Configuring remote access to a MySQL server is an essential step in setting up a distributed development environment for improved flexibility and performance. However, enabling remote connections to a central MySQL database requires careful attention to security and data protection.

With proper server settings, correct user permissions, and strong data encryption, you can create an efficient MySQL environment that promotes collaboration, improves team performance, and ensures data security. If you are wondering how to allow MySQL remote connections safely and efficiently, try dbForge Studio for MySQL — a comprehensive IDE for MySQL database development and management, where you can set up your MySQL server and clients to enable effective remote access to the database.

FAQ

What is the default port for MySQL remote access?

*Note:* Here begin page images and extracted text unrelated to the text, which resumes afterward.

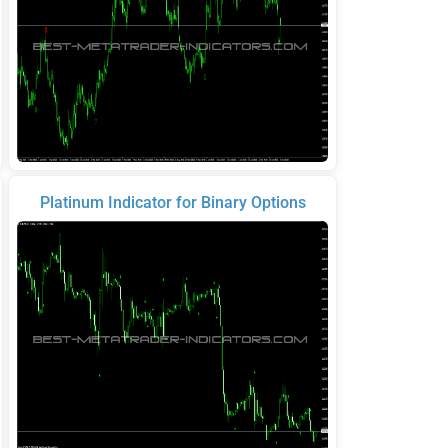
Platinum Indicator for Binary Options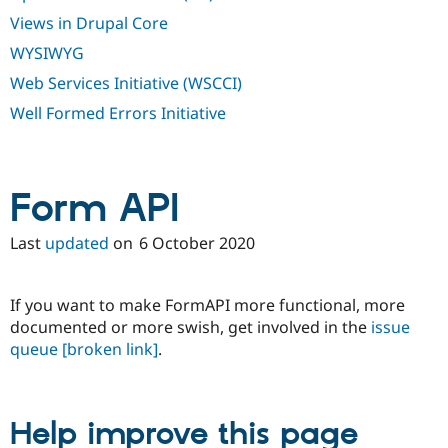
Views in Drupal Core
WYSIWYG
Web Services Initiative (WSCCI)
Well Formed Errors Initiative
Form API
Last
updated
on
6 October 2020
If you want to make FormAPI more functional, more
documented or more swish, get involved in the
issue
queue
[broken link]
.
Help improve this page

The default port for MySQL remote access is 3306.

How do I change the MySQL bind-address in Windows?

To change the MySQL bind-address, locate the my.ini file that contains the configuration settings of your MySQL server. Usually, it can be found in C:\Program Files\MySQL\MySQL Server XX\. Open the file and change the bind-address to allow remote connections.

Note that in MySQL versions 8.0 and higher, the server's default configuration enables remote connections from all IP addresses; therefore, bind-address settings may not be necessary.

What command grants remote privileges in MySQL?

To grant a user remote privileges to a MySQL server, use the following command:

GRANT ALL PRIVILEGES ON *.* TO 'root'@'%' IDENTIFIED BY 'password' WITH GRANT OPTION;
FLUSH PRIVILEGES;

Can I connect to MySQL using an IP instead of localhost?

Yes, you can connect to a MySQL server using an IP address if the server is configured to allow remote connections and the user account has the proper host permissions.

Does dbForge Studio require special permissions for remote access?

No, dbForge does not require special permissions for remote access. However, MySQL does require that both the server and the client are properly configured for remote connections.

Can I manage user privileges with dbForge Studio?

Yes, dbForge Studio for MySQL fully supports the management of user accounts and privileges via its Security Manager. Using this feature, you can create, edit, and delete MySQL users, grant or revoke privileges, and manage host access for each user.